Lots of good suggestions in this thread, another possibility: How long is your lower radiator hose? The original hoses were fairly long, and had wire in the center to prevent collapse. Many of the less expensive newer hoses have no wire, and the hose will collapse in the center PREVENTING water flow at RPM's much above idle. I had this issue, and made my own lower hose from two 90's that both had wire, and a piece of aluminum conduit in the center. Heating issue solved. Jon.
I have a 390 in my panel, everything I read about them told me to run a good 3 or 4 core radiator, a flow kooler water pump, a good fan and a shroud. Also I see your at 10 deg for timing, try moving it up a little if your retarded on the timing it will overheat.

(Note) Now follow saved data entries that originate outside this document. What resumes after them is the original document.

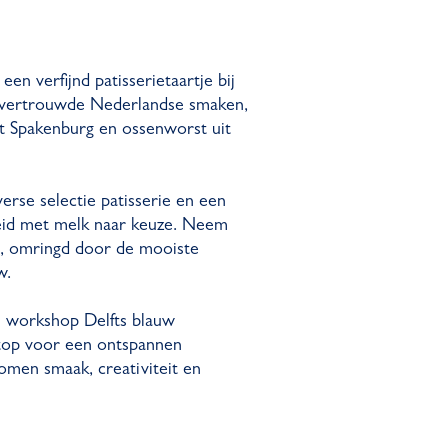
een verfijnd patisserietaartje bij
n vertrouwde Nederlandse smaken,
it Spakenburg en ossenworst uit
rse selectie patisserie en een
ereid met melk naar keuze. Neem
fé, omringd door de mooiste
w.
n workshop Delfts blauw
aptop voor een ontspannen
men smaak, creativiteit en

390 in the 57 Ford I had ran cool as could be with a 190 t-stat and a two row aluminum radiator. Tooled around the fair ground at the Good Guys in Nashville and I was the only thing that got hot! It was a Summit cheapy universal and a five blade stock fan...
Well I have driven the '47 a couple times with no overheating. It is winter and cold though. It has typically been a slow overheat. I know come summer it will overheat again. So my next step is I'll flush out the block on our next warmish day. I do believe the headgaskets are installed correct in response to a previous post. Thanks for all the tips Posted using the Full Custom H.A.M.B. App!
Did you check the lower radiator hose like Jon suggested? My inner "spring" rotted away and was allowing the hose to collapse and cause overheating issues. Check your rad hose, make sure it isn't collapsing.
Like Tedd said, you don't have to pull the heads to see if the gaskets are in correct. Do a search on vac advance. If its not right they will run hot. SPOILER ALERT....the way Holley and eldelbrock tell you is wrong.
Well I found the source of the overheat problem today. Pulled a freeze plug and this is what I found! Gonna pull all of them tomorrow and flush it out.
Well I seem to have gotten the block pretty clean at first flush. I'm going to fill it up with water run it some and then flush it out again. Not as much crud came out as I thought would based on my first discovery but my driveway has a slightly rust colored tint to it now.
Well "Rollingmenace" in his '51 Ford and we drove the '47 160 miles roundtrip yesterday to and from the Golden Supercruise and not a single overheat issue. Not at all was this the case on our last trip. I think the problem is solved. Stayed at 180 on the hwy and would creep up to 200 occasionally when we would be stopped in traffic. Good part is it would cool right back down to 180 when we started moving so I think a little more airflow would help that. Will probably try a bigger electric fan as that's all I have room for and I really don't know what CFM of the one I have now. Radiator is too close to engine for belt driven fan. Overall I'm pleased with it.